Выбрать главу

На том и кончилось… Он крепко заснул.

А утром ему сказали во дворе, что всех в милицию отвели: и Цитрона, и Темина, и Соплю, и Сенькина. Прямо с постелей всех собрал и увел в милицию инспектор. А зовут его Потейкин. Но Редьку Потейкин не взял. Это почему же? Пожалел маленького? Или дал выспаться дома в постели, а возьмет сегодня? Или Рауза вступилась?

Что бывает с человеком, если его корешков возьмут, а его забудут взять? Или сделают вид, что не заметили? Редька притворился, что он такой, как все вокруг честные люди, — обыкновенно ходит, ногами подгребая; обыкновенно Маркиза моет щеткой; обыкновенно сидит за партой. А на самом деле все было не так.

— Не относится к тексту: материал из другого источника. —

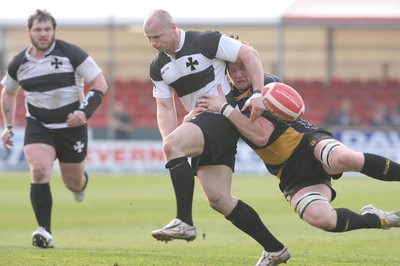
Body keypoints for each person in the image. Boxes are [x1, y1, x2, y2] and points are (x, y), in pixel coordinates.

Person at [198, 55, 400, 263]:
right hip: (288, 172)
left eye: (243, 67)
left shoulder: (267, 84)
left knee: (344, 158)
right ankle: (379, 219)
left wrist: (224, 109)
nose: (239, 74)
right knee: (320, 218)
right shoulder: (226, 99)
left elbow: (262, 135)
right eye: (233, 70)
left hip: (307, 142)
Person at [143, 10, 289, 266]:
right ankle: (275, 249)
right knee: (220, 201)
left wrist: (257, 93)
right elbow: (165, 109)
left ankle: (184, 222)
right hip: (202, 124)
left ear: (172, 28)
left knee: (174, 145)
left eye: (156, 36)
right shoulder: (158, 67)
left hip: (220, 117)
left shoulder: (206, 40)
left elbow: (249, 54)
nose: (153, 43)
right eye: (148, 39)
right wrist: (172, 137)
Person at [1, 9, 108, 249]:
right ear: (29, 31)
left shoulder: (72, 53)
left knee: (73, 183)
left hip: (72, 128)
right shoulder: (19, 62)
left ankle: (82, 182)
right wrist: (7, 127)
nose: (43, 34)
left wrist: (83, 112)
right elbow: (8, 92)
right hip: (38, 126)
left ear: (53, 31)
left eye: (47, 29)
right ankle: (44, 231)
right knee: (38, 171)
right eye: (38, 29)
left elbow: (100, 83)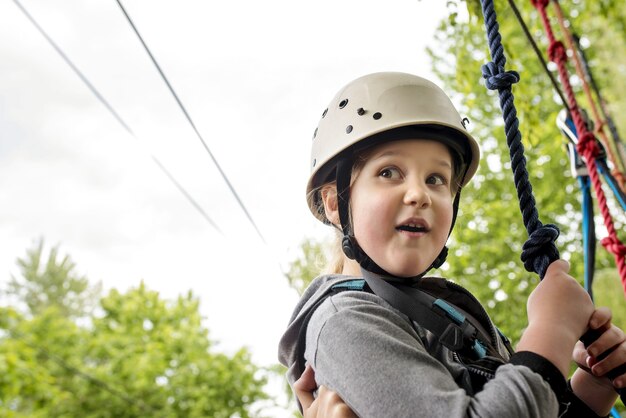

Мать рано с работы пришла — сказалась больной. Вернувшись из школы, он с особой старательностью съел все, что она подала: яичницу, чайный сырок, компот из яблок бабкиного сада. Вышел во двор. Васька Петунин с каким-то любителем копался в обгоревшем мотоцикле, разложив брезент, разбросав гаечные ключи, отвертки, рулон изоляционной ленты. И никто б ничего не подумал, если бы не баба-яга. Она следила из окна. Они встретились взглядами. Баба-яга гладила костлявой рукой белого пуделя, но вдруг сорвалась и в тот же миг явилась в подъезде.

— Вот кто поджигатель! Вяжи его, Васька! Паразит, зараза!

Стоя на коленях, Васька улыбался. И любитель уткнулся носом в сгоревший бак — ему тоже забавно. Но как разорялась старуха!

— Полундра, дряхлая… — примирительно отозвался Редька.

Он не знал, бежать ли или держаться обыкновенно, будто ничто его не касается. Но страшно было, что мать услышит.

— Бандиты! Стрелять таких надо! — визжала баба-яга. И шарила глазами по всем окнам, кого бы звать в свидетели. — Отец оторвист, и сын — в ту же линию!

— Это старо, бабушка, уж я слыхал и забыл, — возразил Редька, стараясь только быть бдительным, чтобы упредить любое движение Васьки. Старухи он, в общем-то, не боялся.

Пудель лаял из окна. Люди оглядывались, Васька разогнул спину и незлобно укорил бабку:

— Подумаешь, мотоцикл. Старье! Давно пора на свалку.

Редька догадался, что он боится Цитрона и хочет миром кончить, чтобы был порядок.

— Вот и я говорю… — начал было Редька. Но осекся: мать стояла в подъезде.

Так вот зачем она сказалась больной! Чтобы заступиться!

— Цыц, дьяволенок! — крикнула сыну. А старухе с горькой надсадой сказала: — Советую, Анна Петровна, в Бонн подать заявление: пусть вас зачислят в фашистскую партию. Там все можно. Там даже так можно — взять ребенка за две ноги и разорвать пополам…

Она выпустила руку Редьки — а ведь больно ухватила — и показала, как это будто бы делается в Бонне. И этим он воспользовался. Тоже изобразил руками и страшной гримасой:

— Р-раз! И порядок!

И побежал в кладбищенскую калитку.

Он только на людях старался смело держаться. Каверзно, вроде отца. Оказался один — свернул в боковую аллею, пошел медленнее, тише. Потом остановился. Свежий ветер с утра подмел дорожки. Сосновые шишки валялись по обе стороны. Он поглядел на знакомую сосну. Под ней особенно много шишек.

— Эк тебя, как насорила! — сказал Редька и прислушался. Будто она могла возразить.

С малых лет он любил придумывать, чего нет на самом деле. Иногда без нужды видел, как мяч сам собой прыгает в окно. Иногда — будто кошка, лежа на боку, кормит крысу. Не было страшно от собственных выдумок. Он брался за голову — шел по Овражной, и просто была интересна собственная тень. Короткая полдневная тень, схватится ли она тоже за голову? Он усмехался, убедившись, что схватилась, и быстро озирался: не увидел ли кто?

А день после ночной суматохи был заспанный. Долгий-долгий, бессолнечный. Над сосной хлопала крыльями галка. Ему казалось, что она плывет на веслах. Гребет изо всех сил — против течения, чтобы только уплыть. Уплыть подальше отсюда.

3

Так прошло несколько дней, и все забылось. Он мчался на велосипеде в сторону оврага. Мелькали памятники, ограды в кустах жимолости, золотые березы, нарядные, пронизанные светом. (Являлось ли вам хоть раз желание увидеть, к тому же в самом неподходящем месте, будничную, даже печальную жизнь внезапно преображенной в ваших глазах, праздничной до полного ликования? Таким было осеннее кладбище, и он мчался на велосипеде, разгоняясь под гору.)